(Stored entries)
◆ ◆ ◆ ◆
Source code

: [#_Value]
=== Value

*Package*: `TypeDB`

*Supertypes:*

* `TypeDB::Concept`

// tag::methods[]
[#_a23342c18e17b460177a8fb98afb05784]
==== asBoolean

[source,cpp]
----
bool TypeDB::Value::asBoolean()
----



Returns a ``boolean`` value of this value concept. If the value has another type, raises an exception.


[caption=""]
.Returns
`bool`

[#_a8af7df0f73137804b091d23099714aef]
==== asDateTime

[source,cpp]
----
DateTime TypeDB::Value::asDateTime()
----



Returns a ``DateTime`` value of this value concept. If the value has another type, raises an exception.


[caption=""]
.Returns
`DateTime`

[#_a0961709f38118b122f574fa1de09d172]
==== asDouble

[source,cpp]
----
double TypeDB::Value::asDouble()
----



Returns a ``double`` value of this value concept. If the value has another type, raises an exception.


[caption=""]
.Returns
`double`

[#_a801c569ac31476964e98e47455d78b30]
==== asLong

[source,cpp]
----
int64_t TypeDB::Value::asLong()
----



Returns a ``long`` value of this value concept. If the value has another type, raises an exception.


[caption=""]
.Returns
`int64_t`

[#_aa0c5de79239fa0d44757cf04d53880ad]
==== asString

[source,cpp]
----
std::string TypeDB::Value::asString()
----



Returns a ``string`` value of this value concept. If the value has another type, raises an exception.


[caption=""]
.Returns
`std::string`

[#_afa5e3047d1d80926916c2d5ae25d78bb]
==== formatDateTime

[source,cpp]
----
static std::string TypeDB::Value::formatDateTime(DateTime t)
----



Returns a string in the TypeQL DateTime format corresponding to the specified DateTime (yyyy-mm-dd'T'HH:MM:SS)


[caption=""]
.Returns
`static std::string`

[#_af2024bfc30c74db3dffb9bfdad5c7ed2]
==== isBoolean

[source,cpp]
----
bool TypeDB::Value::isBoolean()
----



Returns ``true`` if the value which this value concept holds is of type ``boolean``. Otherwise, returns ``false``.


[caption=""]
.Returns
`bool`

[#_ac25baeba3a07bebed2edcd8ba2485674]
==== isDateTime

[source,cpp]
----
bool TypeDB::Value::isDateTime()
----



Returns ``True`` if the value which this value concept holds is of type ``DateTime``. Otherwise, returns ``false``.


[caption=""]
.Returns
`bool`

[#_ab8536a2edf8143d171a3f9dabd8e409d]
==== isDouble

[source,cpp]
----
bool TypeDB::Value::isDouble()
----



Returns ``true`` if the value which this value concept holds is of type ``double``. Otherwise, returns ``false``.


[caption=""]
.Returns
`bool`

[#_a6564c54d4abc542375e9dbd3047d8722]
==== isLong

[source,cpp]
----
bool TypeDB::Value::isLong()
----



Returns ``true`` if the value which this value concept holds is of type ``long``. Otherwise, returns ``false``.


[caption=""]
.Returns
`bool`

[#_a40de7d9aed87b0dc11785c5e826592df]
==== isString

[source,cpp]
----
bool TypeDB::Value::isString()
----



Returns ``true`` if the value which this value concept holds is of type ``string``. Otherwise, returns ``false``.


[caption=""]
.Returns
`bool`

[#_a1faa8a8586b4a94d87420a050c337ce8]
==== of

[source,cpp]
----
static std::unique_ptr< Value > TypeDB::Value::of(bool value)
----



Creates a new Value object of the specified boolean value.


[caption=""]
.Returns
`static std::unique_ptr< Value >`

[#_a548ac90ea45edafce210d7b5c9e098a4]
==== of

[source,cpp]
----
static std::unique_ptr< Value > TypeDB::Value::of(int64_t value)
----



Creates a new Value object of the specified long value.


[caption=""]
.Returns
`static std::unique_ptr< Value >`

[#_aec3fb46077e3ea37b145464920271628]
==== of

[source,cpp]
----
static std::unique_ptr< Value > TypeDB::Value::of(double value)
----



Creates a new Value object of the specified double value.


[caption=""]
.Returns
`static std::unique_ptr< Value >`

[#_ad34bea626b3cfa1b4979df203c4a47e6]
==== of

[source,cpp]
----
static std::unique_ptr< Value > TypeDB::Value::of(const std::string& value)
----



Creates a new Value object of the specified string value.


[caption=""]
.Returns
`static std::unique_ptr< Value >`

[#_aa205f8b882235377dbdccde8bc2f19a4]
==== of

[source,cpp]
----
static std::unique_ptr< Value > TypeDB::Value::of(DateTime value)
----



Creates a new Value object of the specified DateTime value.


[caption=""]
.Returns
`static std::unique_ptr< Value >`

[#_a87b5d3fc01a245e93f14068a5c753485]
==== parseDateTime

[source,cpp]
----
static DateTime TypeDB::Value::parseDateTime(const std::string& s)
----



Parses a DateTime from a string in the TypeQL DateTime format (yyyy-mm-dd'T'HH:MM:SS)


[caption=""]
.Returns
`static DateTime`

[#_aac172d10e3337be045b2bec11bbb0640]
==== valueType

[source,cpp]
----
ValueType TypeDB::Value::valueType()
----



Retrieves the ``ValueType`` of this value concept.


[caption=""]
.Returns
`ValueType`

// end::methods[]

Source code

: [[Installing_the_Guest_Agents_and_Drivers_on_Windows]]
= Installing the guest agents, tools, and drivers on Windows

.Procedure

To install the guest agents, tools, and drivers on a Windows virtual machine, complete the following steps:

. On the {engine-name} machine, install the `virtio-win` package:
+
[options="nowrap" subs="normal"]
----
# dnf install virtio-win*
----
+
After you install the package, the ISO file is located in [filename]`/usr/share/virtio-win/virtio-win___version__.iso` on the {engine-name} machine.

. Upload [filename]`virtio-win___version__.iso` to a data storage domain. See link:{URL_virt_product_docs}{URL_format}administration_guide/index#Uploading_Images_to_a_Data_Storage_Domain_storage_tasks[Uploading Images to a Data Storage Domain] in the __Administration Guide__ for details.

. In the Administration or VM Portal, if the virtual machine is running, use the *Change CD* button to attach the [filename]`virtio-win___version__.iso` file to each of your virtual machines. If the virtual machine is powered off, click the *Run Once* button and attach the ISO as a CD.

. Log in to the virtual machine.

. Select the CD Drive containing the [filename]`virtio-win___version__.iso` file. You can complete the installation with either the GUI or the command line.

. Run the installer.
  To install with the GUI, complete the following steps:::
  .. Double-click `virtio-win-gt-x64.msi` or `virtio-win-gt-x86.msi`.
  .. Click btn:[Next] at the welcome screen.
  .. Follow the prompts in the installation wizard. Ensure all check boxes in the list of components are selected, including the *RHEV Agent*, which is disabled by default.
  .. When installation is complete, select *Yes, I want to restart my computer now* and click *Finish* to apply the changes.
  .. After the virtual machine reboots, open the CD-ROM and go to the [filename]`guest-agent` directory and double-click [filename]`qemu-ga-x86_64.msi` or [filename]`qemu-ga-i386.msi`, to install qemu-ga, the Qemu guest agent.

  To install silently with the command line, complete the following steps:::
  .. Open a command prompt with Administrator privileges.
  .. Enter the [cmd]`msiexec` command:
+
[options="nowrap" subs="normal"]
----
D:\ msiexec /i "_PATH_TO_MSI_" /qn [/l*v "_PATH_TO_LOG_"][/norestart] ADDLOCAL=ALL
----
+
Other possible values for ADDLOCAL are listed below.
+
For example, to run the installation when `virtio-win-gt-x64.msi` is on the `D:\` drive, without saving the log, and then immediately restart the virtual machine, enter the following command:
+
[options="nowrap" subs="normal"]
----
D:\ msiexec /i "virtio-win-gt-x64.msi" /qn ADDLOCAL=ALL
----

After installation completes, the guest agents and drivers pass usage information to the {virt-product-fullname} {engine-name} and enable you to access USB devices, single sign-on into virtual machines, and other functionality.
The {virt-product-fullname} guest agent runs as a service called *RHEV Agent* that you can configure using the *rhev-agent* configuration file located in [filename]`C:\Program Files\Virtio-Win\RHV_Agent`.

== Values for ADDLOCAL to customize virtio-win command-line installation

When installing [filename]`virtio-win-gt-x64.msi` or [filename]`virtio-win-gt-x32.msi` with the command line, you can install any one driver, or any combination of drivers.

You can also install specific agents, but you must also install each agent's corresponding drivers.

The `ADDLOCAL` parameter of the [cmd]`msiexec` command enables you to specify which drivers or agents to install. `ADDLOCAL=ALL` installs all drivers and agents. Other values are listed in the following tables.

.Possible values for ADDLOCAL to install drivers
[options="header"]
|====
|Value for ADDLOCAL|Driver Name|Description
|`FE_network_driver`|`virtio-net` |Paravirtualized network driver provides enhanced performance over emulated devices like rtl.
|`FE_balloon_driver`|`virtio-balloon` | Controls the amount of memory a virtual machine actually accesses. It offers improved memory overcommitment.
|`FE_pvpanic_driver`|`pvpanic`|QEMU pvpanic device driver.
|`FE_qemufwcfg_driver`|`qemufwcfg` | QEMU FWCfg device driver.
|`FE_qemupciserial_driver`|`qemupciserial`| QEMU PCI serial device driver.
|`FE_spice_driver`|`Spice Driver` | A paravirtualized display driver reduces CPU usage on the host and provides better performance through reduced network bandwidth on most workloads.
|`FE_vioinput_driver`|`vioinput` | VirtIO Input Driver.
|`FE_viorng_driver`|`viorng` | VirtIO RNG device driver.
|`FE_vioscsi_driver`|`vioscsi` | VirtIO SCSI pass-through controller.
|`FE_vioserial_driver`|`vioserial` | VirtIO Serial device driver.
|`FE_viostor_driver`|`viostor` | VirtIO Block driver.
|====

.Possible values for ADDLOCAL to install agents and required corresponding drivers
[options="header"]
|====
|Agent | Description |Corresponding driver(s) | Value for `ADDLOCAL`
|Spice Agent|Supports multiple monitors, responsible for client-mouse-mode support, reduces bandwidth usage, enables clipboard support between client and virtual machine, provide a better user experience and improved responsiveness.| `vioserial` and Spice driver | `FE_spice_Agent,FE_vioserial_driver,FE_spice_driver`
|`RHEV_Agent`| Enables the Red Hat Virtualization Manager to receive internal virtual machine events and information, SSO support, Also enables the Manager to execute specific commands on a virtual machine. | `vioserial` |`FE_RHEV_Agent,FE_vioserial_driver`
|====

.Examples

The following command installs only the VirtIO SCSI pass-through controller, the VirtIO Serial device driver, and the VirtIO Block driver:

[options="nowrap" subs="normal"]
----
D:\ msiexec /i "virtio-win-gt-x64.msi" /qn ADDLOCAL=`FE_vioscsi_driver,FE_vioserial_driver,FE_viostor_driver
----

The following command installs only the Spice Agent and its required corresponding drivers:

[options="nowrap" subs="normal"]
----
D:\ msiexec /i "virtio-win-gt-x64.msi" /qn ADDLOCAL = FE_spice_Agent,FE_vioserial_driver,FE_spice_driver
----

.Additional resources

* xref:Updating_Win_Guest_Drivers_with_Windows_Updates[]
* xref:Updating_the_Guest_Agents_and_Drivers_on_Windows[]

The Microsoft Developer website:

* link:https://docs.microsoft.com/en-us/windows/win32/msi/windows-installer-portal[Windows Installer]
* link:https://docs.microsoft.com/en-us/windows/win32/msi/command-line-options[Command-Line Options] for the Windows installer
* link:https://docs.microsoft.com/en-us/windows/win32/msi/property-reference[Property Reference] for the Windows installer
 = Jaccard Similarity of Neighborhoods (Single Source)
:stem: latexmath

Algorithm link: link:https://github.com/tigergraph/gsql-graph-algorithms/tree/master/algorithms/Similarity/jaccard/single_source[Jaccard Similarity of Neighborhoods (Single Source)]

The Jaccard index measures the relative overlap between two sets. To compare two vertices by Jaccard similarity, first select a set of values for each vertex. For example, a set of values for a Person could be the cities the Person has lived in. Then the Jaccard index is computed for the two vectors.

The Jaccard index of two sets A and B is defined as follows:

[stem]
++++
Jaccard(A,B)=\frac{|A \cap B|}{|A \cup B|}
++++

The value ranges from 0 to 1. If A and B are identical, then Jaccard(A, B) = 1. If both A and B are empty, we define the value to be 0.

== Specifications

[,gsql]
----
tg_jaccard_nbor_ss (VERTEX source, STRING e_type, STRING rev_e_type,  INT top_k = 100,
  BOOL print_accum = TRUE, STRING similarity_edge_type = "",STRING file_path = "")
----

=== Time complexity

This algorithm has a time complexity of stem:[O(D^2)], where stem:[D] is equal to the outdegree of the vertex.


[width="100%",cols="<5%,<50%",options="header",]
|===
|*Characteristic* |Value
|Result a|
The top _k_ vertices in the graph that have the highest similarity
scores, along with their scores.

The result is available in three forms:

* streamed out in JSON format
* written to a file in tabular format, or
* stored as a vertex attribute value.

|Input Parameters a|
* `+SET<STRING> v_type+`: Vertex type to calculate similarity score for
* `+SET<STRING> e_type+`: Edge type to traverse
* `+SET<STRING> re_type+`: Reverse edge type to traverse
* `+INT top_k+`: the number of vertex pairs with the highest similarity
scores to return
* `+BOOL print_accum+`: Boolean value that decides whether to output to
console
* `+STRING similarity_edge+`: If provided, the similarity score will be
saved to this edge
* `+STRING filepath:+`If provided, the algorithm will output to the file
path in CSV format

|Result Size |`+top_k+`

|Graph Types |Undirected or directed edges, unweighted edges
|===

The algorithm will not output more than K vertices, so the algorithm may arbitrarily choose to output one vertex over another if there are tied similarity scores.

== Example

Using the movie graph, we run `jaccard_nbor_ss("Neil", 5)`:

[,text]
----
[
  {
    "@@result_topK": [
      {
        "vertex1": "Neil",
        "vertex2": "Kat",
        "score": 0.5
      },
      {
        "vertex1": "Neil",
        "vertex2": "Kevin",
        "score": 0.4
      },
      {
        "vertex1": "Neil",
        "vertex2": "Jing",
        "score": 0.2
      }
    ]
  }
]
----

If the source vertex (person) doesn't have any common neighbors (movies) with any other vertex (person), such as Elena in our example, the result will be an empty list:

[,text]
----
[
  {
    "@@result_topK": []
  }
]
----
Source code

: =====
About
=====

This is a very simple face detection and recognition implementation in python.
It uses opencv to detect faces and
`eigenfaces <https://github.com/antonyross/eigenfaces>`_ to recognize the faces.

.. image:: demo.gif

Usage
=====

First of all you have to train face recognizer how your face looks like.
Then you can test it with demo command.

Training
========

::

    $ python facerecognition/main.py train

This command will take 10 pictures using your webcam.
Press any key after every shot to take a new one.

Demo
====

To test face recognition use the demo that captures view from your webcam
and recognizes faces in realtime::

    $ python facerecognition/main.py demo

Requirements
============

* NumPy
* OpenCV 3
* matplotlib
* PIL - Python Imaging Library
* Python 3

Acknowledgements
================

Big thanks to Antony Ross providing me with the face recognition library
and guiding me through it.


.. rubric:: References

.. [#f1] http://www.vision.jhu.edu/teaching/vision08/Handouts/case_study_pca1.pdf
◆ ◆ ◆ ◆
### Brief
Both the line containing "Qemu guest agent." and the line containing "You can also" belong in the answer. Print them and every line above that falls between them exactly, and no others.

### Reply
  .. After the virtual machine reboots, open the CD-ROM and go to the [filename]`guest-agent` directory and double-click [filename]`qemu-ga-x86_64.msi` or [filename]`qemu-ga-i386.msi`, to install qemu-ga, the Qemu guest agent.

  To install silently with the command line, complete the following steps:::
  .. Open a command prompt with Administrator privileges.
  .. Enter the [cmd]`msiexec` command:
+
[options="nowrap" subs="normal"]
----
D:\ msiexec /i "_PATH_TO_MSI_" /qn [/l*v "_PATH_TO_LOG_"][/norestart] ADDLOCAL=ALL
----
+
Other possible values for ADDLOCAL are listed below.
+
For example, to run the installation when `virtio-win-gt-x64.msi` is on the `D:\` drive, without saving the log, and then immediately restart the virtual machine, enter the following command:
+
[options="nowrap" subs="normal"]
----
D:\ msiexec /i "virtio-win-gt-x64.msi" /qn ADDLOCAL=ALL
----

After installation completes, the guest agents and drivers pass usage information to the {virt-product-fullname} {engine-name} and enable you to access USB devices, single sign-on into virtual machines, and other functionality.
The {virt-product-fullname} guest agent runs as a service called *RHEV Agent* that you can configure using the *rhev-agent* configuration file located in [filename]`C:\Program Files\Virtio-Win\RHV_Agent`.

== Values for ADDLOCAL to customize virtio-win command-line installation

When installing [filename]`virtio-win-gt-x64.msi` or [filename]`virtio-win-gt-x32.msi` with the command line, you can install any one driver, or any combination of drivers.

You can also install specific agents, but you must also install each agent's corresponding drivers.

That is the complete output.